_Task goal_
Filter the records down to the lines that hold the word "الشحن", and copy each of those lines.
(Material for this exercise)
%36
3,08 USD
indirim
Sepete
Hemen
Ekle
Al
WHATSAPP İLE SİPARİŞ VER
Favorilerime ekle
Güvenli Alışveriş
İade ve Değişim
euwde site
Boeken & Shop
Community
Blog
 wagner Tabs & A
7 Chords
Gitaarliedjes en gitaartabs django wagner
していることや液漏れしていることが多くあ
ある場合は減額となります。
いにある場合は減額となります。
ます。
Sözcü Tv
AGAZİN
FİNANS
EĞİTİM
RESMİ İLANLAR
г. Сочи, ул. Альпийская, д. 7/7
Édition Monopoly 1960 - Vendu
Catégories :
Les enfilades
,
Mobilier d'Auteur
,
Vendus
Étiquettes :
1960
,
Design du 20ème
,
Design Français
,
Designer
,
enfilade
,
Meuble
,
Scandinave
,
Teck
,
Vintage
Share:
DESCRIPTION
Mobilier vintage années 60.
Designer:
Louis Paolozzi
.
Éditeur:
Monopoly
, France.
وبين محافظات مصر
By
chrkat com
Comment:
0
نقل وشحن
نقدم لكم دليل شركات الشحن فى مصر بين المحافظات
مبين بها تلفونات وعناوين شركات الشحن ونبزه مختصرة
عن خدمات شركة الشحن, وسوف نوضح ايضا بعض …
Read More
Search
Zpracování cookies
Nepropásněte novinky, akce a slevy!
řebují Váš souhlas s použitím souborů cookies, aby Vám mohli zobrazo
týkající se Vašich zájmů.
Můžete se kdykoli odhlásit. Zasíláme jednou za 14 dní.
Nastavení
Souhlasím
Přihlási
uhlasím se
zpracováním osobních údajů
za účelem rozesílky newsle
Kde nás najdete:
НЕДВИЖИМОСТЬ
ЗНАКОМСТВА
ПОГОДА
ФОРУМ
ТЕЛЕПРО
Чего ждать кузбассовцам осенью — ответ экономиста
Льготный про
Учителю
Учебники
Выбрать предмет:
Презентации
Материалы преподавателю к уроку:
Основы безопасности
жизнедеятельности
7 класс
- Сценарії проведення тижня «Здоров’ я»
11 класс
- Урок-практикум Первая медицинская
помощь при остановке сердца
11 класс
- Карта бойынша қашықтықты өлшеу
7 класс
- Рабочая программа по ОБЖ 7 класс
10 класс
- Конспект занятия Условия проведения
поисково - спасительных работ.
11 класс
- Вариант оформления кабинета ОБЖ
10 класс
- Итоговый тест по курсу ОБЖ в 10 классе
(End Material for this exercise)
_Task output_
نقدم لكم دليل شركات الشحن فى مصر بين المحافظات
مبين بها تلفونات وعناوين شركات الشحن ونبزه مختصرة
عن خدمات شركة الشحن, وسوف نوضح ايضا بعض …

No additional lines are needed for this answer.